Jean-François Parmentier, qui recommande l’utilisation de questions à choix multiples, en instantané, considère qu’en projeter trois à l’écran, en 1h45, est suffisant. A chaque fois, il s’agit d’afficher la question, de laisser aux étudiants deux minutes pour réfléchir puis de les faire voter.
Pour favoriser l’interaction, il est par la suite possible de les faire débattre.
« Créer une vidéo est aussi une bonne idée, et puis c’est une façon de gagner du temps par la suite : en la réutilisant les années suivantes ».
Réaliser une vidéo sans se laisser déborder
Inutile de chercher à faire long : « Une bonne vidéo doit être courte et ciblée, elle ne doit pas durer plus de six minutes dans un Mooc. Dans un cours, on peut imaginer une réalisation qui dure jusqu’à 15 minutes mais dans ce cas, inutile de faire très technique : de simples slides commentées fonctionnent bien », indique Jean-François Parmentier.
Il est également intéressant d’avoir l’image de l’enseignant qui réapparait de temps en temps « mais ce n’est pas obligatoire, car affichée trop souvent elle distrait l’attention des slides ».
Des outils pour se faciliter la vie
Qui dit digital learning, dit outils technologiques. De la plus simple à la plus poussée, il existe des solutions pour être plus à l’aise et gagner du temps à la préparation de classe virtuelle.
- Tablette graphique : « Si vous êtes habitués à écrire au tableau en présentiel, une tablette graphique peut être un bon investissement. Elles se présentent pour certaines sous forme d’écran sur lequel on peut écrire avec un stylet ».
- Avec Zoom, faire une vidéo : « Il est possible de lancer une réunion seul et de s’enregistrer, pendant 10 min 15 min, puis éventuellement d’écrire dessus avec une tablette graphique. Ce qui prend presque autant de temps que si on le faisait en présentiel ».
- Avec un logiciel Powerpoint, également, vous pouvez « enregistrer des diapositives et du son afin d’en faire une vidéo, qui sera utilisable en cours ou dans un modèle de classe inversée ».
Evaluer
C’est un point clé à envisager en avance. « Selon les universités, les évaluations se font en distanciel mais, le plus souvent en présentiel », dit Jean-François Parmentier.

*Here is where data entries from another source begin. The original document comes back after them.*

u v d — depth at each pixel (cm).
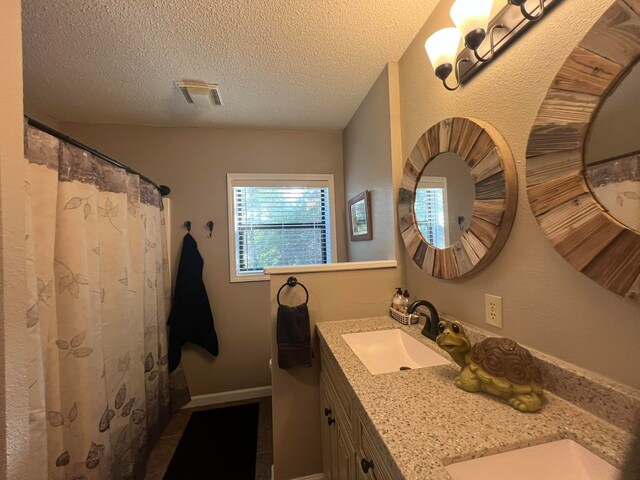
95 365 122
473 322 106
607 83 59
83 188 121
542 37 75
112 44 137
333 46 144
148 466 167
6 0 56
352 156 227
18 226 58
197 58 149
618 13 57
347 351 109
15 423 56
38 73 159
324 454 139
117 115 211
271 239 252
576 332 70
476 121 96
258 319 243
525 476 56
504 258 90
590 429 60
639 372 58
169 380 217
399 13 125
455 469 53
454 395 74
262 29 130
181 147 235
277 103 201
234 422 207
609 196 59
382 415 66
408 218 139
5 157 55
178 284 222
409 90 146
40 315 103
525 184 82
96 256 127
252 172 246
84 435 116
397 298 148
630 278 56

Cependant, dans le cas d’une évaluation digitale, il est recommandé de « privilégier l’oral individuel, de durée courte, qui prendra autant de temps que de corriger une copie ».
Demander aux étudiants de déposer des vidéos
L’avantage ? « La correction, particulièrement avec une grille de critères, ne prend que deux minutes, mais surtout c’est le seul moyen de limiter la triche ». Et si la visioconférence synchrone n’est pas envisageable : « Il est possible de demander aux étudiants de déposer des vidéos. Il y a un risque qu’ils se fassent aider, mais, pour certains exercices, cela peut être une option ».

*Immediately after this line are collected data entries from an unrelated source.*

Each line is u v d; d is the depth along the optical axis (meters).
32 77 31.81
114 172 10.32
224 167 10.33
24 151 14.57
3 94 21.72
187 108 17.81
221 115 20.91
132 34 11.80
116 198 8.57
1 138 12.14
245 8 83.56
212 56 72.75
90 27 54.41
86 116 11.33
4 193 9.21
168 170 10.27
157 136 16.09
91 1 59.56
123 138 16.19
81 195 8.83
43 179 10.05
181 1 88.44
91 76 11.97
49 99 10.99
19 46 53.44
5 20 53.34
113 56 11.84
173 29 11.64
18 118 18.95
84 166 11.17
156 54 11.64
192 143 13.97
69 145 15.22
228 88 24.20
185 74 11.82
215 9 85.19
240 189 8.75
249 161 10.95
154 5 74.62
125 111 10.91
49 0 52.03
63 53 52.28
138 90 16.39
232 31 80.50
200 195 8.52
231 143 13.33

Qu’importe la manière d’évaluer, il est primordial de « penser à la façon dont on va corriger, une partie du travail d’enseignant qui demande beaucoup de temps ».
Afin d’alléger la charge de travail, une partie de l’évaluation peut prendre la forme d’un questionnaire à choix multiples, qui se corrige automatiquement.
Un moyen efficace : l’évaluation par les pairs
« Il n’est pas nécessaire de faire tout l’examen en QCM, seulement une partie, par exemple un quart », prévient Jean-François Parmentier.
« Un autre moyen efficace est l’évaluation par les pairs : les étudiants se notent entre eux, en ligne. Pour cela, les copies sont anonymes et on préconise que chacune soit évaluée par trois personnes. Encore une fois, seule une partie de l’évaluation peut être corrigée de cette façon ».
Et pour les devoirs ?
Si donner des exercices aux étudiants et les récupérer par la suite est un bon moyen pour s’assurer de leur implication, cela peut rapidement devenir ingérable.
« L’enseignant n’est pas obligé de tout lire, il n’a qu’à corriger et noter dix copies aléatoires par groupe à chaque TD et faire un retour global aux étudiants sur les erreurs qu’il a observées », suggère Jean-François Parmentier.